Despite encouraging results can be seen regarding use of DPP4i with regards to anti-inflammation, there were still several limitations. Firstly, our study strength might be limited by the small sample size regarding to our number of DPP4i users (n = 107). Secondly, residual confounding cannot be fully accounted for due to the observational nature of the study. Nevertheless, propensity score weighting has been performed between DPP4i users and non-users across demographics, comorbidities, and a comprehensive panel of hematological and biochemical laboratory parameters. Thirdly, SARS-CoV-2 viral loads were represented by Ct values in this study. Despite a good correlation, direct quantitative measurements of viral loads would have been preferred if available. Lastly, all data was collected from territory-wide population-based cohorts of T2DM patients with confirmed COVID-19 admitted to public hospitals in Hong Kong. Hence, there may be variations regarding our findings when applied to out-patient setting or other populations with different ethnicity in different regions.

Conclusion

Preadmission use of DPP4i for T2DM patients with COVID-19 was associated with reduced odds of clinical deterioration, hyperinflammatory syndrome, need for invasive mechanical ventilation, and reduced length of hospitalization despite lack of association with in-hospital mortality. Our study may have shed light regarding hyperinflammatory dynamics and viral clearance in mild-to-moderate COVID-19 patients with T2DM, which may be informative to these patient cohorts and associated clinicians.
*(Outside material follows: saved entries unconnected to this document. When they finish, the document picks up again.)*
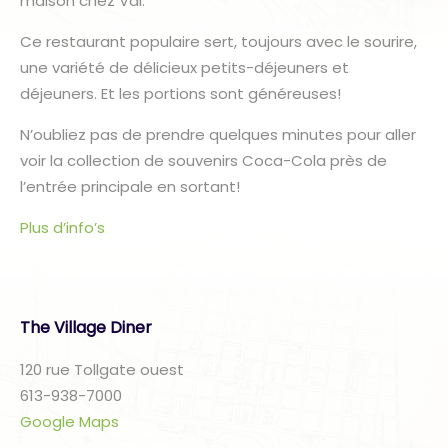
maison chez Val.
Ce restaurant populaire sert, toujours avec le sourire,
une variété de délicieux petits-déjeuners et
déjeuners. Et les portions sont généreuses!
N’oubliez pas de prendre quelques minutes pour aller
voir la collection de souvenirs Coca-Cola près de
l’entrée principale en sortant!
Plus d’info’s
The Village Diner
120 rue Tollgate ouest
613-938-7000
Google Maps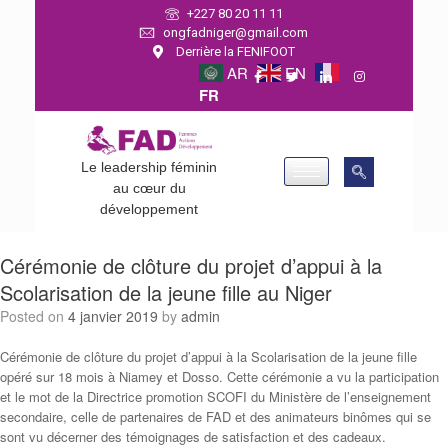
+227 80 20 11 11
ongfadniger@gmail.com
Derrière la FENIFOOT
AR
EN
FR
Le leadership féminin
au cœur du
développement
Cérémonie de clôture du projet d’appui à la
Scolarisation de la jeune fille au Niger
Posted on
4 janvier 2019
by
admin
Cérémonie de clôture du projet d’appui à la Scolarisation de la jeune fille
opéré sur 18 mois à Niamey et Dosso. Cette cérémonie a vu la participation
et le mot de la Directrice promotion SCOFI du Ministère de l’enseignement
secondaire, celle de partenaires de FAD et des animateurs binômes qui se
sont vu décerner des témoignages de satisfaction et des cadeaux.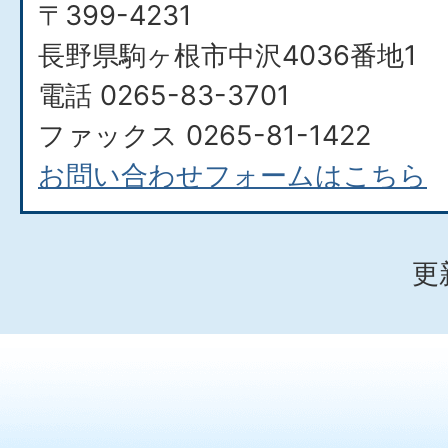
〒399-4231
長野県駒ヶ根市中沢4036番地1
電話 0265-83-3701
ファックス 0265-81-1422
お問い合わせフォームはこちら
更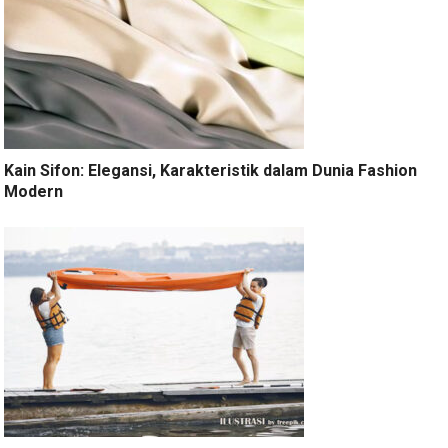
Kain Sifon: Elegansi, Karakteristik dalam Dunia Fashion
Modern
However, prospective studies are necessary to further elucidate the potential role of DPP4i in the pathophysiology of T2DM and COVID-19.
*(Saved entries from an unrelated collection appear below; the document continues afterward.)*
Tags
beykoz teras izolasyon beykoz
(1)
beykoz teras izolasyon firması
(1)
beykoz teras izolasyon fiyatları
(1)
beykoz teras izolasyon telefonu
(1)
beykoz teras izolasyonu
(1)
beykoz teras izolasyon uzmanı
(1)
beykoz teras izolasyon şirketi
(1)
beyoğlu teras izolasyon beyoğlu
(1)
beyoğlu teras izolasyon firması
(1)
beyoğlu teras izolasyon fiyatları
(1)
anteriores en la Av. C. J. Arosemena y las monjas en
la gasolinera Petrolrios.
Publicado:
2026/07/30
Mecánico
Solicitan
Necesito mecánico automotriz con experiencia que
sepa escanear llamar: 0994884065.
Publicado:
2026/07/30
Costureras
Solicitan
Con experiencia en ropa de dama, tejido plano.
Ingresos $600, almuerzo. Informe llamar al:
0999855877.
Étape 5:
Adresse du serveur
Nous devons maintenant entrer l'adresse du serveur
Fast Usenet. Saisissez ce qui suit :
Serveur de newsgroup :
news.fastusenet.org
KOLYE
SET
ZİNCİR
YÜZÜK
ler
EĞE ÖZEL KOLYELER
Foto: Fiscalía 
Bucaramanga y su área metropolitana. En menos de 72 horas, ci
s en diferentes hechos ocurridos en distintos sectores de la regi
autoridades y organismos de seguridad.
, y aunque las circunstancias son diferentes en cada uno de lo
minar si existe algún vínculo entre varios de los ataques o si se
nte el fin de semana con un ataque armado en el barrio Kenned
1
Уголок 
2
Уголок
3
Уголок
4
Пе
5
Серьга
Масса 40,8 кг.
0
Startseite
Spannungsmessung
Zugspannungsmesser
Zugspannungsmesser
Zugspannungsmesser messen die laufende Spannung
Ethical approval and informed consent

The study protocol was approved by the Institutional Review Board of the University of Hong Kong/ Hospital Authority Hong Kong West Cluster (Reference No. UW 20-493). Given the extraordinary nature of the COVID-19 pandemic, individual patient informed consent was not required for this retrospective cohort study using anonymised data.

Sources of funding

We received financial support from the , Food and Health Bureau, Government of the Hong Kong Special Administrative Region, China (grant no. COVID190210). The funders did not have any role in design and conduct of the study; collection, management, analysis, and interpretation of the data; preparation, review, or approval of the manuscript; and decision to submit the manuscript for publication.

Data sharing statement

The data that support the findings of this study were provided by the Hong Kong Hospital Authority. Restrictions apply to the availability of these data, which were used under license for this study. Deidentified individual participant data will not be made available.